Time evolution of state variables \(x_{1}\) and \(x_{2}\) for system 1 for \(k_{i}=0.885; k_{p}=0.099; \alpha _{1}=1; \alpha _{2}=1.4; \alpha _{3}=1.4\)

Fig. 12

Time evolution of the prescribed energy (dash line) and state space energy (solid line) of system 1 for \(k_{i}=0.885; k_{p}=0.099; \alpha _{1}=1; \alpha _{2}=1.4; \alpha _{3}=1.4\)

Fig. 13

The frequency spectrum of the state space variable \(x_{1}\) of system 1 for for \(k_{i}=0.885; k_{p}=0.099; \alpha _{1}=1; \alpha _{2}=1.4; \alpha _{3}=1.4\)

On the third the similar system was used, but the sign of 2 state variables \(x_{1}, x_{2}\) is changed in time \(t>150\) (by switching signal SW); therefore, “rotation” of the system was reversed (see Fig. 14), [15–18].

The second system (including switching signal) is described by Eq. (17)

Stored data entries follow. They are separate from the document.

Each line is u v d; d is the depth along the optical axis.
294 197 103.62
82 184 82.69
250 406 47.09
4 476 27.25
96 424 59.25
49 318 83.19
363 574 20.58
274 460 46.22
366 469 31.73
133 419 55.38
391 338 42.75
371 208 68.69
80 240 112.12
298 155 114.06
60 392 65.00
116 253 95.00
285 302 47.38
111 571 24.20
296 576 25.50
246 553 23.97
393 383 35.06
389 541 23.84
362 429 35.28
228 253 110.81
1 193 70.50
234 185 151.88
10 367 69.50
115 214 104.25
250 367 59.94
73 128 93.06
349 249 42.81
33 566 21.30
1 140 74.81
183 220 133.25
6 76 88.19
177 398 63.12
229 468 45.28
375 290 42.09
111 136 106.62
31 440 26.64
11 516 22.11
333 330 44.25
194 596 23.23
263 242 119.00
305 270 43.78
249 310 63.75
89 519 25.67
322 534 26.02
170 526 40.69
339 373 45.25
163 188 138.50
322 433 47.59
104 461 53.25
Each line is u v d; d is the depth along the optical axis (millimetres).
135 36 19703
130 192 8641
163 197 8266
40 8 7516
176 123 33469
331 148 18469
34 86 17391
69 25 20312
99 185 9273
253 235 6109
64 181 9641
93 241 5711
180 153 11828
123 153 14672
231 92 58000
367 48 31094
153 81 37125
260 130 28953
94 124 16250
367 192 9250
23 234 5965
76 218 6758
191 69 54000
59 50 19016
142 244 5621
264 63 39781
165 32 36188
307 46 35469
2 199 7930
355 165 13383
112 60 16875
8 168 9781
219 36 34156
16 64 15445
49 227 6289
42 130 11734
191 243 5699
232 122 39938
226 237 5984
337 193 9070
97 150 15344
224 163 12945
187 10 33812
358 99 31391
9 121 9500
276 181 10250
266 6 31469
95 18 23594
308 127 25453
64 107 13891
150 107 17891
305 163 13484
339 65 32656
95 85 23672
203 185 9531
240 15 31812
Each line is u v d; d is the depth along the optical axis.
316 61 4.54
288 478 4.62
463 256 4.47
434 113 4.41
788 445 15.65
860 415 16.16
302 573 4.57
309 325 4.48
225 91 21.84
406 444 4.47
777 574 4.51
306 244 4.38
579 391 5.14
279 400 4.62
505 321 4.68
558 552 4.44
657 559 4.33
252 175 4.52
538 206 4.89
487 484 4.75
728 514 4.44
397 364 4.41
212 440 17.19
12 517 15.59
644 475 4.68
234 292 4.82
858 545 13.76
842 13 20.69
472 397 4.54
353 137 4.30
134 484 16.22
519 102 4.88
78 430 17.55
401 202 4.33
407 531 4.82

$$\begin{aligned}&\dot{x}_1 =-\alpha _1 x_1 +\alpha _2 SWx_2 +x_1 u(t) \nonumber \\&x_2 =-\alpha _2 SWx_1 -\alpha _3 x_2 \nonumber \\&\dot{x}_3 =k_I \tilde{E}(t) \nonumber \\&\tilde{E}(t)= {E^{*}-E(t)} \nonumber \\&E(t)=\frac{1}{2}\left( {x_1^2 +x_2^2 } \right) \nonumber \\&u(t)=k_P \left[ {E^{*}-\frac{1}{2}\left( {x_1^2 +x_2^2 } \right) } \right] +x_3 \nonumber \\&SW=\left\{ {\begin{array}{l} +1 \quad \mathrm{for}\, t\,\le \,t_1 \\ -1 \quad \mathrm{for} \,t>t_1 \\ \end{array}} \right. \end{aligned}$$

(17)

The simulation results lead to 4-wing chaotic system (system 2), see phase portrait in Fig. 15 and the next Figs. 16, 17, and 18.

Fig. 14

System 2. The dissipative oscillator controlled by a state energy error PI controller with switching sign of coupling signals by multipliers and switching signal SW

Fig. 15

Phase portrait of system 2 with reversed rotation, \(k_{i}=0.885; k_{p}=0.099; \alpha _{1}=1; \alpha _{2}=1.4; \alpha _{3}=1.4\)

Fig. 16

Time evolution of system 2 with reversed rotation, \(k_{i}=0.885; k_{p}=0.099; \alpha _{1}=1; \alpha _{2}=1.4; \alpha _{3}=1.4\)

Fig. 17

The state space energy of system 2 with reversed rotation, \(k_{i}=0.885; k_{p}=0.099; \alpha _{1}=1; \alpha _{2}=1.4; \alpha _{3}=1.4\)

Fig. 18

The frequency spectrum of system 2 with reversed rotation, \(k_{i}=0.885; k_{p}=0.099; \alpha _{1}=1; \alpha _{2}=1.4; \alpha _{3}=1.4\)

In Table 1 some important characteristic of the both chaotic systems (system1 and 2) is presented (calculated from state variables \(x_{1}\) and \(x_{2})\):

Largest Lyapunov exponent, Hurst exponent, capacity dimension, correlation dimension.

Table 1 Systems properties

6 Conclusion

In this paper the several types of feedback system based on linear controlled system, linear controller but nonlinear state space feedback were presented and simulated. The theory of state space energy approach was used. Depending on parameters of the controller the system can generate sinusoidal, nonsinusoidal, or even chaotic signal.